Les animaux normalement dans un village sérieux doivent être élevés dans un cadre défini sous un contrôle sans échec. Encore moins dans une ville réputée à statut particulier. Cependant, fort est de constater que dans certaines villes du Bénin, les animaux n’ont, vraisemblablement, pas de propriétaire. C’est le cas écœurant de Parakou où le phénomène affiche un caractère très préoccupant.

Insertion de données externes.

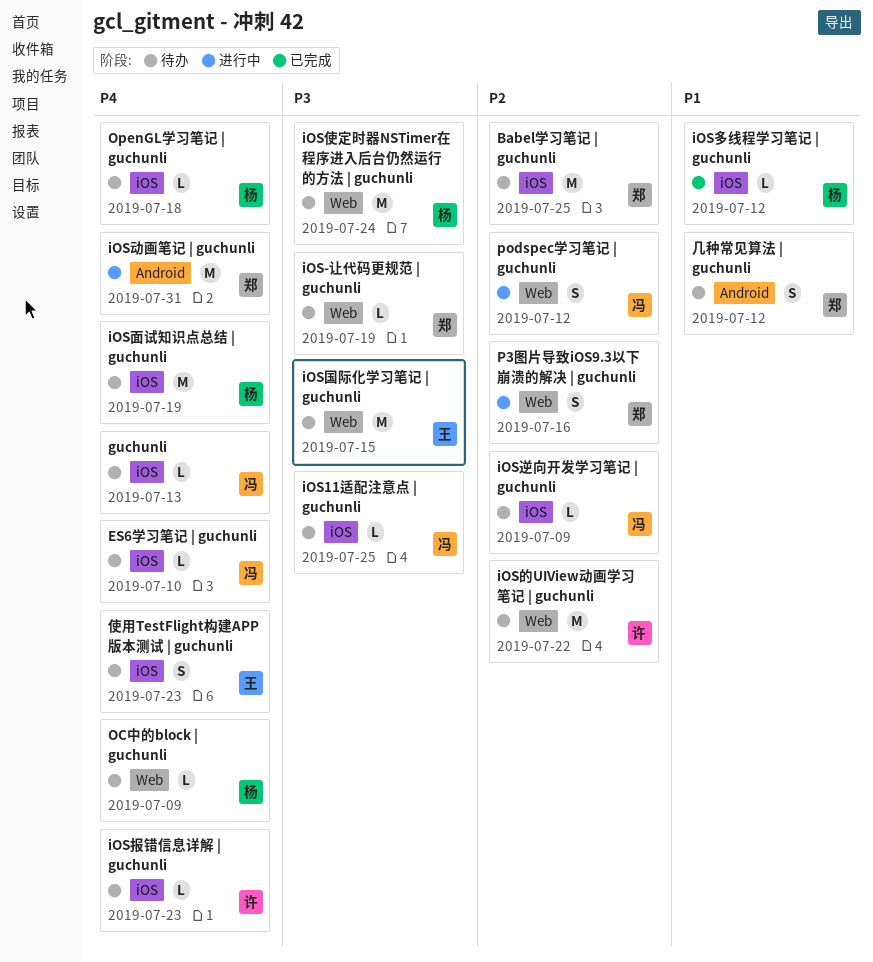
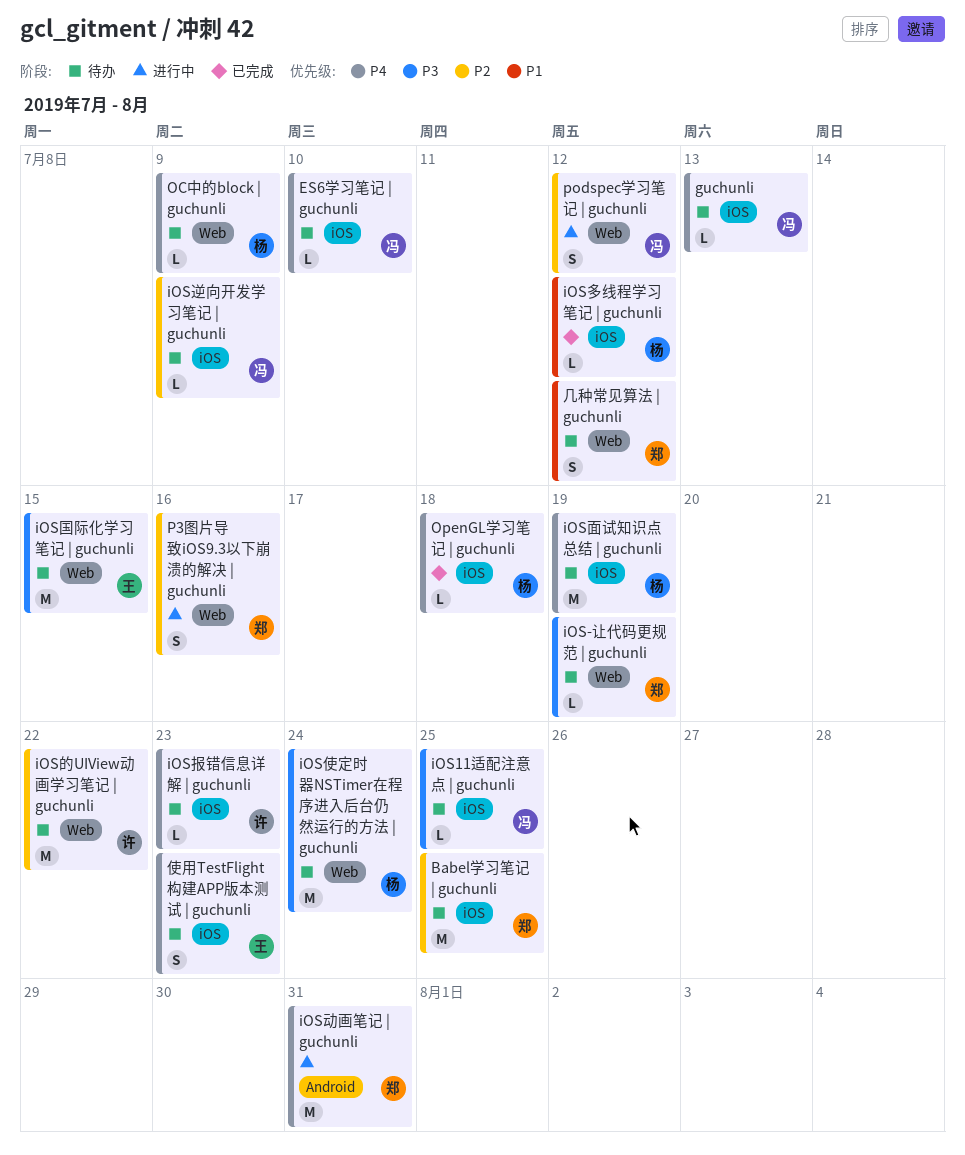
OpenGL学习笔记 | guchunli, status: 待办 -> 已完成
几种常见算法 | guchunli, label: Android -> Web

OÙ DOIVENT ÊTRE ÉLEVÉS LES ANIMAUX ?
Pour une communauté sérieuse où les éleveurs restent, malgré le niveau critique dans l’intellectualité, sages dans leur métier, tous les animaux doivent être sous contrôle et élevés dans un cadre défini. Toutefois, l’abreuvage des animaux qui pourrait éventuellement être une exception à cette exigence n’est vraiment pas admis. Apporter de l’eau au bétail dans son cadre d’élevage ou le faire passer dans les couloirs prévus pour la source d’eau annule l’évocation de toutes exceptions visant à déroger à ce principe. Cependant, le manquement à cette pratique et méthode d’élevage n’est pas sans conséquences.
QUELLES SONT LES CONSÉQUENCES NÉFASTES DE LA DIVAGATION PERSISTANTE DES ANIMAUX ?
Parler des conséquences de cette pratique, c’est d’abord évoquer l’insécurité routière. La divagation des animaux peut causer des accidents de circulation. « Nous sommes fatigués de parler de ces problèmes à Parakou, les moutons et les chiens discutent toujours le pavé avec nous, malgré que la voie n’est pas si grande, et s’il y a des accidents on ne voit pas le propriétaire de ces moutons », fait entendre un conducteur de taxi-moto interrogé sur la question à Rose-Croix. Il n’en demeure pas moins de notifier également la question d’hygiène. La divagation des animaux multiplie la plupart du temps la politique de la mairie dans l’entretien des voies-par zéro. Les routes sont souillées par la fiente. Il faut également noter que l’image de la ville par rapport aux autres villes à statut particulier est très bien détruite. Il serait très cruel donc de continuer dans ce laxisme avec les éleveurs.
QUELLES SONT LES SOLUTIONS POUR RECADRER CE MAL ?
Lutter et éradiquer ce mal consiste d’abord à faire appel aux autorités préfectorales et municipales, qui devront réprimer cette pratique avec l’appui de la police républicaine, qui veillera à l’application de ces arrêtés. Il faut ramener cette rigueur imposée par le Maire Charles TOKO. Sous le mandat de ce dernier, des campagnes d’abattage systématique s’organisaient chaque semaine ou mois. Ce qui a permis à la ville de gagner cette lutte contre la divagation des bêtes.
Élever est bien, mais élevé dans un cadre défini est idéal pour ne pas causer de dommages et de préjudices aux autres.